Down in the hollow is an old car that was once used to pump oil out of a now-defunct shallow well. The well owners came down once a day with a big can of gasoline, and they kept the car running for days on end. Now, it's a silent monument to the 70's oil boom, startling to come upon in the middle of the woods.
A tree has grown up between the bumper and body, and copperheads like to shelter in it in the summer. Chet was game to pose on its rusty hood. Chet's game for anything.
A big cave along the stream had signs that it was inhabited: an ancient and many-times renovated eastern phoebe nest, and a nice white-footed mouse nest, made of chewed up oak leaves. I poked it gently with my finger, and an adult female mouse and three small gray babies squirted out and hid in a crevice, their bulging eyes seemingly seeing everything and nothing at all.

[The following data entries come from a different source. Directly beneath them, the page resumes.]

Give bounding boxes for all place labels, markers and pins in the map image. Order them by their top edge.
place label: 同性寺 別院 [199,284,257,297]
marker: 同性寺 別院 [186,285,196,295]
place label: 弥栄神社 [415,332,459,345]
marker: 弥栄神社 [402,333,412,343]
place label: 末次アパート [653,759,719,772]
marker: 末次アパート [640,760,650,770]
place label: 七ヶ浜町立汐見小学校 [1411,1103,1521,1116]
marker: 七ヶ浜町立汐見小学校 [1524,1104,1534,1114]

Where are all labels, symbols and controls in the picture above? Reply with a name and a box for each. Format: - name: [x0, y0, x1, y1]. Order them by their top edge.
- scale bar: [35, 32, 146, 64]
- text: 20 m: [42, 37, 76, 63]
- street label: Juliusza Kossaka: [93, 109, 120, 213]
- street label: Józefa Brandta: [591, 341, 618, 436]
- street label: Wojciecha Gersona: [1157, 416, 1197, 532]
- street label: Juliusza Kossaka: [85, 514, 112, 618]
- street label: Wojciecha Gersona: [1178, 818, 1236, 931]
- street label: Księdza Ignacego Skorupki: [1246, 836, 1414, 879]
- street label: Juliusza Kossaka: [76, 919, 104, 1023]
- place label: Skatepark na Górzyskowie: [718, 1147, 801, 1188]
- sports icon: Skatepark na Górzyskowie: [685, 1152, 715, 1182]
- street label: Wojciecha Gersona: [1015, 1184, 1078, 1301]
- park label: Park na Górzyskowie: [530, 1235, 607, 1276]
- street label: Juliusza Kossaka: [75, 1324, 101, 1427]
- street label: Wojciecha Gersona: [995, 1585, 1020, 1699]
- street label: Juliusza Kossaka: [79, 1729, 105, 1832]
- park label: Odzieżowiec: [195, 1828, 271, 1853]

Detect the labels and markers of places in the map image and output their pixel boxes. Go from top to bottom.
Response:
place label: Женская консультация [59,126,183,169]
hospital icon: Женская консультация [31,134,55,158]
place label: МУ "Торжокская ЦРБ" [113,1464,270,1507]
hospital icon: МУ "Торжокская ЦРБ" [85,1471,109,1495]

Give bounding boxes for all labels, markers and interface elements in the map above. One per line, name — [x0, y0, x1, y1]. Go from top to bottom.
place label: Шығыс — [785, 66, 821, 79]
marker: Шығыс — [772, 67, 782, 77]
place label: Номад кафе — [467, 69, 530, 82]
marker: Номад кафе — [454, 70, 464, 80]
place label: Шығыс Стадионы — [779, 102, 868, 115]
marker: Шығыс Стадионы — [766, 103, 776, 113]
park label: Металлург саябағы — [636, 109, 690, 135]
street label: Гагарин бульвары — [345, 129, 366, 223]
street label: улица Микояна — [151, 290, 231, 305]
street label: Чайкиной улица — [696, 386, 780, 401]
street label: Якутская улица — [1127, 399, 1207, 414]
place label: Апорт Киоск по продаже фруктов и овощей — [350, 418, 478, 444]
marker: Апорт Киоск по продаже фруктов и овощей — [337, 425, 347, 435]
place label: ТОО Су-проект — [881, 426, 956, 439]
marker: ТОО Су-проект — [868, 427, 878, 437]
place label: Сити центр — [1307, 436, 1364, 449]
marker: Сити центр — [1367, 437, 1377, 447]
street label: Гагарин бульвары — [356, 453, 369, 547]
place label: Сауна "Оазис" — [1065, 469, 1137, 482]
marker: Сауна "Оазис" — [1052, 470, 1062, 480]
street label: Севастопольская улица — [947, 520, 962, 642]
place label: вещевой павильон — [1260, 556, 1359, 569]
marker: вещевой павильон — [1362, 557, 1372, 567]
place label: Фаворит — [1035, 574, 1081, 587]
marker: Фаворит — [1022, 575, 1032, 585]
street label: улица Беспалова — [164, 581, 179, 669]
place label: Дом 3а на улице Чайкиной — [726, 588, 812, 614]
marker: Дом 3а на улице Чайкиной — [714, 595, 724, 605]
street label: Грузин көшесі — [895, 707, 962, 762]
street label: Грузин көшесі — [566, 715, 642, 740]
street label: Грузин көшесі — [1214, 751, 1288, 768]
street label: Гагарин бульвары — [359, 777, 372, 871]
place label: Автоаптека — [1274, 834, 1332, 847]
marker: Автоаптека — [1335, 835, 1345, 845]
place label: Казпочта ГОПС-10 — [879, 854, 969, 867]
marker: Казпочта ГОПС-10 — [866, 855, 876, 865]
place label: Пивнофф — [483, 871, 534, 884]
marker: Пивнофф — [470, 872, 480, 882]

We ended with a scramble up the mountainette, Chet on a leash in case the cows might be near,which was punctuated by the discovery of a nice ravine salamander (an Appalachian specialty that's not found elsewhere). This is our commonest salamander, found under damp doormats. Then Shila lit out for her office, while Liam and Chet and I meandered home slowly, in springlike shirtsleeves, enjoying the wheatwheatwheat of tufted titmice and the spring song of white-breasted nuthatches.
As I write, it's almost 6 p.m., and it's still just barely light outside. Spring is coming, there's no stopping it now. Sure, it'll snow again, and it'll be rotten cold and wet again, but the days are getting longer, the moon is full, and I can feel life returning to the good earth tonight.